Le recueil impossible
Jusqu’au bout, le poète garde en tout cas la perspective de ce nouveau cycle, un recueil qui aurait été consacré à la Terre, cette « dernière venue dans nos louanges » qu’évoque déjà Chronique avec tant de passion, le poète en ayant fait le théâtre de la destinée humaine. Après les vents, la mer et tous les éléments déjà évoqués dans cette poésie cosmique, jusqu’au désert d’Anabase, ce dernier recueil devait saluer la « Terre, notre Mère » à laquelle « Chant pour un équinoxe » adresse une ode somptueuse. On sait avec quelle minutie Perse a toujours construit ses recueils, retravaillant sans cesse ses poèmes jusqu’à leur stade final, modifiant leur agencement, le développement des images, remettant en somme constamment sur le métier la substance de leur genèse, avant de penser à une publication. De toute évidence, le nouveau recueil en question aurait dû connaître le même sort, mais le temps vint à manquer. Pour autant, des traces ont été laissées de ce vaste ensemble : il s’agit bien sûr de ces fragments de Chant pour un équinoxe, mais aussi d’un dossier conservé à la Fondation et qui atteste de cette architecture d’un cycle. Mais c’est aussi le témoignage concordant de plusieurs de ses visiteurs de l’époque, qui ont effectivement pu voir l’imposant dossier manuscrit sur lequel travaillait le poète, qui portait le nom de « Gaïa, ô Terre » et comportait plusieurs centaines de feuillets. Comme à son habitude, Perse choisit de beaucoup supprimer de ses ébauches non abouties, et à l’exception de ces quatre diamants de Chant pour un équinoxe, il demanda effectivement à Dorothy Leger d’en détruire la totalité, ce qu’elle fit scrupuleusement. Les persiens bien sûr regretteront toujours cette perte et en demeureront à jamais inconsolables, mais ce fut là de la part du poète une fidélité à son mode de création, qui ne compte que si elle est l’exacte et parfaite transcription d’une alliance vécue avec le réel (« le poème suit le procès-verbal », disait déjà Vents).
En tout cas, alors que la Pléiade, même dans sa réédition posthume en 1982, ne livre pas l’ordre retenu par Perse quelques mois avant sa disparition, pour ce recueil publié effectivement en juin 1975 chez Gallimard, soit un mois après sa mort, c’est bien celui que reproduit l’édition Poésie / Gallimard. Du reste, dans les Œuvres complètes, la mention de recueil Chant pour un équinoxe ne figure pas non plus, les deux derniers poèmes apparaissant dans le corpus des œuvres étant « Chanté par celle qui fut là » et « Chant pour un équinoxe », et la réédition de 1982 livrant en fin de volume, en « Supplément » les deux derniers poèmes, « Nocturne » et « Sécheresse ». En matière de fragments du cycle projeté, en fin de compte seuls « Chant pour un équinoxe » et « Sécheresse » paraissent ressortir de cet éloge à la Terre dont il aurait été question, car « Chanté par celle qui fut là » et « Nocturne » livrent quant à eux des regards intimistes sur l’amour et le temps, sans que cette dimension « tellurique » des deux autres textes n’y soit réellement présente.

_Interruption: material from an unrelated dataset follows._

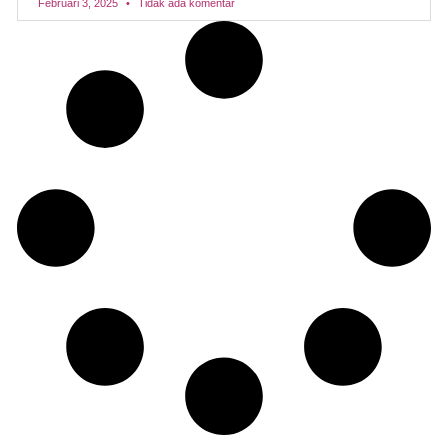
Februari 3, 2025
Tidak ada komentar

Fidèle aussi à sa loi de la transposition poétique, Perse a pris soin de faire de « Chanté par celle qui fut là » le chant de l’amour qui tout naturellement, s’inscrit dans la continuité de cet intense dialogue des amants institué dans « Etroits sont les vaisseaux » d’Amers. Pourtant, c’est bien vers sa compagne réelle que s’élève ce chant composé en 1968, et qui aurait lui-même constitué un élément d’un ensemble que le poète désirait dédier à son épouse, comme il le dit en privé en 1973. Dorothy fut en effet la compagne si attentive qui aura veillé sur le poète et la postérité de son œuvre après sa mort, mais aussi la muse incarnant une image idéale de la femme, depuis Amers. Sous le titre Poème, « Chanté par celle qui fut là » fut publié à la NRF en janvier 1969, puis dans une édition de luxe réalisée par des bibliophiles de Marseille.
En 1971, au moment de « Chant pour un équinoxe », Perse a achevé un an auparavant sa Pléiade. Le poème était destiné initialement à une édition dans Le Monde, et sera publié dans la NRF en septembre 1971. Plus que jamais, l’alliance avec ce Sud qui l’a accueilli en 1957 est consommée, et c’est en ce lieu qu’est évoqué cet équinoxe marquant l’alliance de l’homme et du cosmos. Le poète, comme l’œuvre, semblent avoir atteint un point d’équilibre ultime.